Friday, December 02, 2011

The credibility chasm

In front of her own parliament, Merkel rejects the idea of a "quick fix", telling her MPs that the German constitution does not permit devolving budgets to a European institution. Discussion about Eurobonds - multi-national issuance in which Club Med would piggyback German credit ratings - is "therefore pointless", she says. The only way to have them would be full fiscal union.

Thus, we are told by Merkel herself that she is determined to create a legally-enforceable "fiscal union" for the eurozone. The details are to be revealed jointly by Merkel and Sarkozy in their address on Monday.

But we are not being told the whole story here. Firstly, Sarkozy has already rejected the idea of the further supranationalism that would be involved in developing a legally-enforceable "fiscal union". And the reality is here in the small-print. A "legally-enforceable" fiscal union is a supranational union – compulsion as opposed to the co-operation entailed in intergovernmentalism. On the face of it, Merkel and Sarkozy are already at odds.

Then there is that small matter of the German constitution. Merkel is right in saying that its constitution does not permit devolving budgets to a European institution. But that would apply with or without a new treaty. Merkel cannot adopt an amendment to the Lisbon Treaty if it conflicts with Germany's Basic Law.

Thus, as far as we are aware, in order for Merkel to get her "fiscal union" – France permitting - she must change the German constitution, which would appear to require a referendum.

This now confronts the timescale issue. None of this can be completed before the end of 2013. Yet immediate action is needed – not in two years' time, but now. There lies the great disconnect. What happens between now and 2013, beading in mind that Merkel herself says nothing can happen without fiscal union?

Then, finally, 2013 is slap bang in the middle of the German general election campaign. Assuming that Merkel wants to get back in (and has any chance of so doing), how is that going to affect any referendum? Can Merkel really fight a referendum calling for the highly unpopular move of greater fiscal union, while at the same time seeking re-election?

At the outset, Merkel says that we are dealing with a sovereign debt crisis, but also with a crisis of trust. But there is also a crisis of credibility. What the "colleagues" say needs doing they cannot agree amongst themselves, and they cannot offer a realistic timescale for that action.

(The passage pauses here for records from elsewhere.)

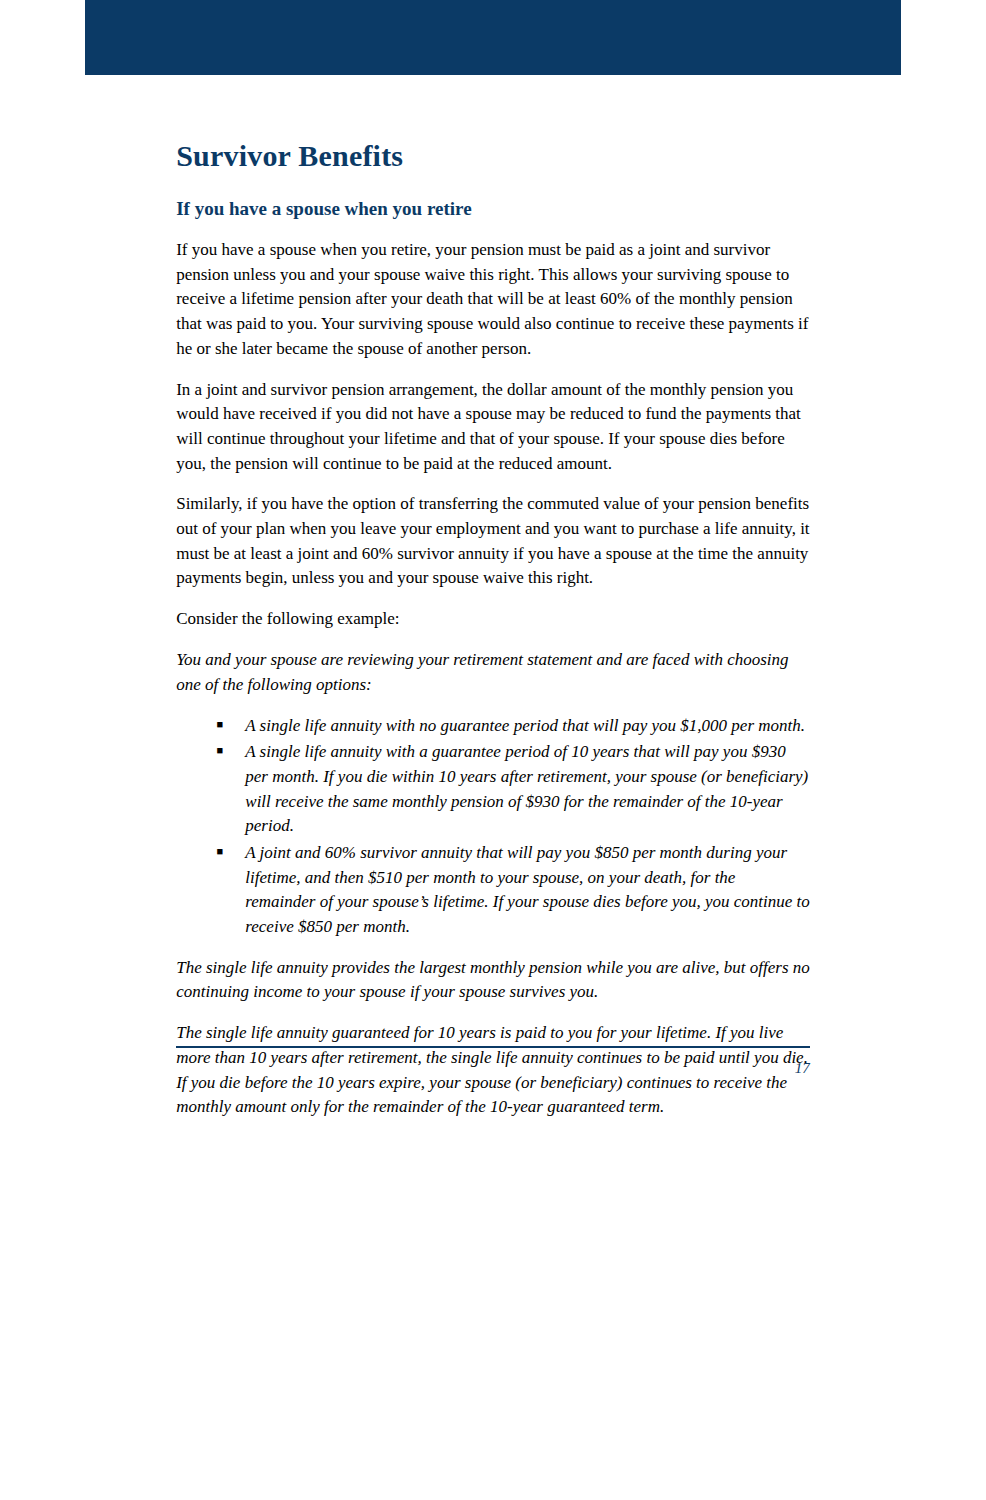Survivor Benefits
If you have a spouse when you retire
If you have a spouse when you retire, your pension must be paid as a joint and survivor pension unless you and your spouse waive this right. This allows your surviving spouse to receive a lifetime pension after your death that will be at least 60% of the monthly pension that was paid to you. Your surviving spouse would also continue to receive these payments if he or she later became the spouse of another person.
In a joint and survivor pension arrangement, the dollar amount of the monthly pension you would have received if you did not have a spouse may be reduced to fund the payments that will continue throughout your lifetime and that of your spouse. If your spouse dies before you, the pension will continue to be paid at the reduced amount.
Similarly, if you have the option of transferring the commuted value of your pension benefits out of your plan when you leave your employment and you want to purchase a life annuity, it must be at least a joint and 60% survivor annuity if you have a spouse at the time the annuity payments begin, unless you and your spouse waive this right.
Consider the following example:
You and your spouse are reviewing your retirement statement and are faced with choosing one of the following options:
A single life annuity with no guarantee period that will pay you $1,000 per month.
A single life annuity with a guarantee period of 10 years that will pay you $930 per month. If you die within 10 years after retirement, your spouse (or beneficiary) will receive the same monthly pension of $930 for the remainder of the 10-year period.
A joint and 60% survivor annuity that will pay you $850 per month during your lifetime, and then $510 per month to your spouse, on your death, for the remainder of your spouse’s lifetime. If your spouse dies before you, you continue to receive $850 per month.
The single life annuity provides the largest monthly pension while you are alive, but offers no continuing income to your spouse if your spouse survives you.
The single life annuity guaranteed for 10 years is paid to you for your lifetime. If you live more than 10 years after retirement, the single life annuity continues to be paid until you die. If you die before the 10 years expire, your spouse (or beneficiary) continues to receive the monthly amount only for the remainder of the 10-year guaranteed term.
17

We thought yesterday, from José Manuel Barroso's statement, that the talk on the treaty was a confidence-builder, a statement of intent, while the real action goes on elsewhere. But the situation has deteriorated too far for cosmetic action to restore confidence. Real action is needed. But, it would appear, there is no "real action". This is all smoke and mirrors. The credibility gap is in fact a chasm.